Doch dies ist ein Plädoyer für eine reflexive Erinnerung. „Ein Erinnern, das ausschließlich auf die Schuld der anderen verweist, bringt Völker gegeneinander auf, statt sie im friedlichen Dialog einander anzunähern“, so Gauck. Wer hingegen „die Fixierung auf das eigene Schicksal überwindet, erfährt einen Akt der Selbstbefreiung.“
Es gibt, so gesehen, zwei Arten von kollektivem Gedächtnis: ein erwachsenes, gereiftes, gelassenes bundesrepublikanischer Provenienz, die das Humanum, die „Würde und Fähigkeit zum Mitgefühl“ im Blick hat. Und es gibt eine auf Revanche und Opferkonkurrenz geeichte Erinnerung, die als Waffe nutzbar ist.
Kein Schlüsselsatz
Eine große Rede? Nein, das nicht. Es gibt keinen Schlüsselsatz, der für Geschichtsbücher in Betracht käme. Dafür eine dumme Polemik, Echo eines platten Antitotalitarismus. Die Dresdener Menschenkette wehre sich, so Gauck, gegen rechts und links, gegen „den Geist eines übersteigerten oder umgekehrt eines negativen Nationalismus“. Also Nazis gleich Antifa. So sieht es aus, wenn man im Ohrensessel sitzt.
Doch zentral ist das Nein zur Opferkonkurrenz. Das ist nicht banal. Erinnerungspolitisch ist Europa noch recht geteilt – in West, wo der Holocaust Maß aller Dinge ist, und Ost, wo sich Stalinismusopfer mitunter als zweitklassig fühlen.

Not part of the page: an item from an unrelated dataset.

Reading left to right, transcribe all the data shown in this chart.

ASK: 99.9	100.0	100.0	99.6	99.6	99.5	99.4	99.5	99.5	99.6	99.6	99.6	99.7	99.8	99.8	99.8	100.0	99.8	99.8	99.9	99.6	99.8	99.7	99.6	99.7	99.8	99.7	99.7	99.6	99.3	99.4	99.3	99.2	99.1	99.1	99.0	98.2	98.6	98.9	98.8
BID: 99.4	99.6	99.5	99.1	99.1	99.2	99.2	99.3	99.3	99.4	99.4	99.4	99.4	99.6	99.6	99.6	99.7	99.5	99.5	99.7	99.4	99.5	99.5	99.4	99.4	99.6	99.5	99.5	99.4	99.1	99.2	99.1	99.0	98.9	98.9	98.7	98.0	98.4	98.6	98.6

Nur die Einfühlung in den anderen hilft, so das Credo dieser Rede. Es ist seltsam allgemein, fast schwebend formuliert. Aber es trifft den Kern. Vielleicht den von Gaucks eigener Präsidentschaft.
Joachim Gauck ist 75 Jahre. Die NS-Zeit und deren Folgen sind nichts Abstraktes, völlig Versunkenes für ihn. Die Eltern waren NSDAP-Mitglieder, ein prägender Onkel war bis Mitte der 30er Jahre ein überzeugter SA-Mann. Der Vater, geboren in Dresden, wurde 1951 von Sowjets verschleppt und malträtiert. Die Russen waren für Gauck nicht nur die Kriegssieger, die die Unfreiheit in der DDR garantierten, sondern vielmehr die Entführer des Vaters. Machen diese biografischen Prägungen befangen oder souverän? Eng oder lebensklug?

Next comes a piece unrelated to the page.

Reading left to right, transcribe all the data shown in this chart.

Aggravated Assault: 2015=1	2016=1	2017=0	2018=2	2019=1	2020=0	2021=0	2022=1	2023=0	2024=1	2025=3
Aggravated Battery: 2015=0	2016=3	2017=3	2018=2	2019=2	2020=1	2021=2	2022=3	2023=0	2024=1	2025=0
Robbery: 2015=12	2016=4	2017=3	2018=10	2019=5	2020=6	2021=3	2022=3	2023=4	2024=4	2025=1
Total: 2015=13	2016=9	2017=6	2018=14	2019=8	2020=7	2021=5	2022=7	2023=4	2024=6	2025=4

Am 1. September 2014, zum 75. Jahrestag des Überfalls auf Polen, hat Gauck auf der Westerplatte Putin scharf angriffen. Osteuropäer dürfen das – ein deutscher Bundespräsident muss hingegen auf dem Radar haben, welche Verheerungen die Wehrmacht in Russland angerichtet hat. Das zu übersehen war ein gravierender Fehler, gerade an diesem Datum.
Allerdings scheint der Präsident lernfähig. Am 8. Mai will er an einer sowjetischen Kriegsgräberstätte der Rotarmisten gedenken, die im Kampf gegen Nazideutschland starben. Vielleicht ist das der Ort für einen Text, der ein neues Fenster aufmacht, eher als Dresden. Das Nein zur Opferkonkurrenz und das Plädoyer, sich selbst im Feind von gestern zu erkennen, in Dresden hat etwas Hintersinniges. Es ist im besten Fall ja nicht nur an die Zuhörer in der Frauenkirche adressiert. Sondern auch an Gauck selbst.